Размышляя над комментарием Джорджа Сэмпсона, Колин Уилсон как бы раздваивается в своем мнении — то берет под защиту Шоу, то находит основательной точку зрения его критика. Резко критическое суждение Сэмпсона на первый взгляд не звучит убедительно, полагает Колин Уилсон, принимая во внимание все то, что Шоу написал в послесловии, где он объяснил, что Элиза никогда не выйдет замуж за Хигинса. «Разумеется, только реализм Шоу побудил его осознать, что Элиза и Хигинс совершенно не подходят друг другу»,— вполне резонно заключает критик. Однако тут же Колин Уилсон встает на сторону Джорджа Сэмпсона: при ближайшем рассмотрении может все же обнаружиться, что и он в своих суждениях имеет точку опоры. Ведь между героями комедии могли бы возникнуть «отеческие» отношения, отношения отца и дочери, какие возникают в жизни между профессорами и их студентками, и этот факт, на взгляд Колина Уилсона, «бесспорно, служит объяснением того явления, почему многие профессора женятся на своих студентках». Наивно было бы думать, что Шоу не знал, что такие ситуации в жизни возникают, но ему совершенно была чужда мысль увенчать комедию подобным «романтическим» финалом. Зная образ мысли Шоу и его отношение к женщине, Колин Уилсон вынужден признать, что подобная постановка вопроса для Шоу просто немыслима, в то время как для писателей другого типа (Колин Уилсон указывает на Эрнеста Хемингуэя) она кажется неизбежной. «Шоу был достаточно хорошим драматургом, чтобы соединить брачными узами Элизу и Хигинса, если бы это казалось естественным (в настоящем виде пьеса просто обрывается), но он не в состоянии представить это драматически убедительно. Настоящий финал нам много говорит о Шоу».

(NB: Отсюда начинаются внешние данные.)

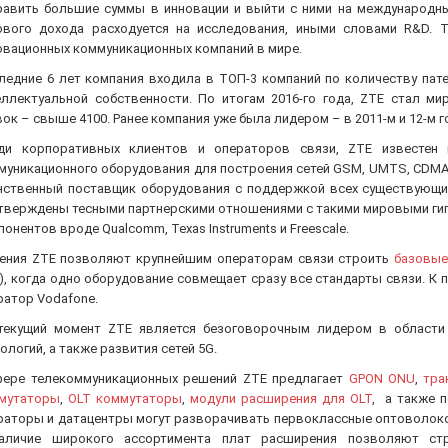
равить большие суммы в инновации и выйти с ними на международны
ового дохода расходуется на исследования, иными словами R&D. 
овационных коммуникационных компаний в мире.
ледние 6 лет компания входила в ТОП-3 компаний по количеству пат
еллектуальной собственности. По итогам 2016-го года, ZTE стал м
вок – свыше 4100. Ранее компания уже была лидером – в 2011-м и 12-м г
ди корпоративных клиентов и операторов связи, ZTE известен 
муникационного оборудования для построения сетей GSM, UMTS, CDMA, W
нственный поставщик оборудования с поддержкой всех существующих
тверждены тесными партнерскими отношениями с такими мировыми гиганта
онентов вроде Qualcomm, Texas Instruments и Freescale.
ения ZTE позволяют крупнейшим операторам связи строить
базовые
), когда одно оборудование совмещает сразу все стандарты связи. К 
ратор Vodafone.
текущий момент ZTE является безоговорочным лидером в области
ологий, а также развития сетей 5G.
фере телекоммуникационных решений ZTE предлагает
GPON ONU
,
тра
мутаторы
,
OLT коммутаторы
,
модули расширения для OLT
, а также 
раторы и датацентры могут разворачивать первоклассные оптоволок
аличие широкого ассортимента плат расширения позволяют ст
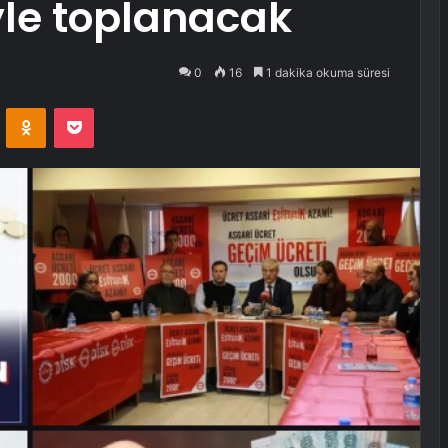
le toplanacak
0
16
1 dakika okuma süresi
VKontakte
Odnoklassniki
Pocket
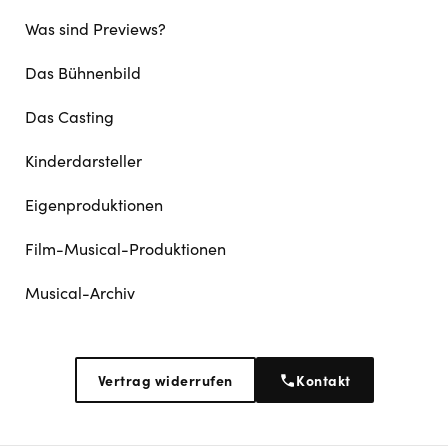
Was sind Previews?
Das Bühnenbild
Das Casting
Kinderdarsteller
Eigenproduktionen
Film-Musical-Produktionen
Musical-Archiv
Vertrag widerrufen
Kontakt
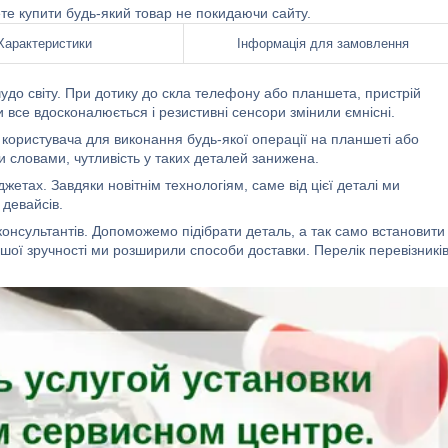
ете купити будь-який товар не покидаючи сайту.
Характеристики
Інформація для замовлення
удо світу. При дотику до скла телефону або планшета, пристрій
все вдосконалюється і резистивні сенсори змінили ємнісні.
є користувача для виконання будь-якої операції на планшеті або
 словами, чутливість у таких деталей занижена.
жетах. Завдяки новітнім технологіям, саме від цієї деталі ми
девайсів.
 консультантів. Допоможемо підібрати деталь, а так само встановити 
ашої зручності ми розширили способи доставки. Перелік перевізникі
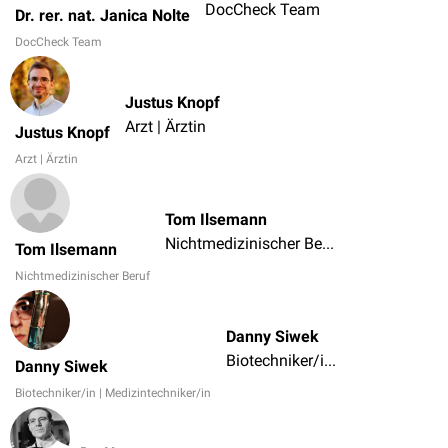
DocCheck Team
Dr. rer. nat. Janica Nolte
DocCheck Team
Justus Knopf
Arzt | Ärztin
Justus Knopf
Arzt | Ärztin
Tom Ilsemann
Nichtmedizinischer Beruf
Tom Ilsemann
Nichtmedizinischer Beruf
Danny Siwek
Biotechniker/in | Medizintechniker/in
Danny Siwek
Biotechniker/in | Medizintechniker/in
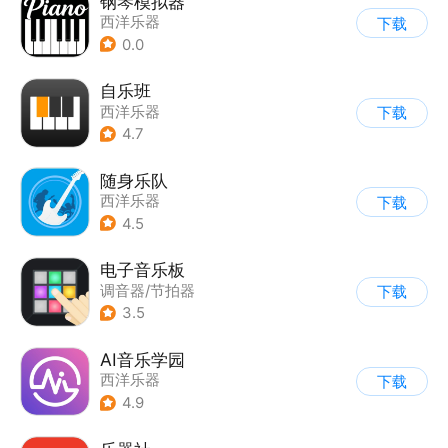
钢琴模拟器
西洋乐器
下载
0.0
自乐班
西洋乐器
下载
4.7
随身乐队
西洋乐器
下载
4.5
电子音乐板
调音器/节拍器
下载
3.5
AI音乐学园
西洋乐器
下载
4.9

Некоторые наблюдения Колина Уилсона не лишены оснований, но, взвешивая все «за» и «против» в своих размышлениях о комедии Шоу, он вступает в противоречие с логикой собственных суждений и, в сущности, остается на позиции тех критиков Шоу, которые лишь «романтический» исход считают закономерным и логичным завершением драматической коллизии пьесы. Противоречивый ход мысли Колина Уилсона виден из его определения этой коллизии. «Пигмалион», может быть,— пишет он,— наиболее откровенное использование романтизма под покровом антиромантизма, и знаменательно то, что успешная музыкальная версия пьесы просто-напросто законно завершается романтическим финалом». Выходит, что автор музыкальной комедии «Моя прекрасная леди» Алан Джек Лернер более тонко уловил потенциальные возможности романтического характера, заложенные в «Пигмалионе», чем создатель комедии, категорически отвергавший подобную версию.


Расхождение Шоу с критиками и некоторыми теат-ральными интерпретаторами его комедии в освещении судьбы Элизы и всего комплекса проблем, возникающих в пьесе, носит глубокий и принципиальный характер. Шоу был далек от прихоти и художественного своеволия и был гораздо ближе к «поэтической справедливости», чем это представляется его критикам. Не видеть закономерного течения комедии, нарастающей остроты конфликта, психологической проницательности в изображении развития чувств, завершающегося своеобразным «взрывом», вспышкой справедливого негодования Элизы,— не замечать всего этого значит не слышать голоса автора, не видеть сложной художественной структуры комедии, игнорировать особенности драматургического метода Шоу.


Размышляя о «загадочном», как он представлялся критикам, финале комедии, Шоу не считал резонными соображения тех знатоков драмы и театра, которые исходили из предположения, что коль скоро Элиза — героиня «романтической истории», ей волей-неволей суждено связать свою судьбу брачными узами с героем. «Это невыносимо,— писал Шоу. — Прежде всего, ее скромная драма будет испорчена, если играть пьесу, исходя из столь несообразного предположения, а кроме того, реальное продолжение очевидно всякому, кто хоть немного разбирается в человеческой природе вообще и в природе женской интуиции в частности» (4, 292).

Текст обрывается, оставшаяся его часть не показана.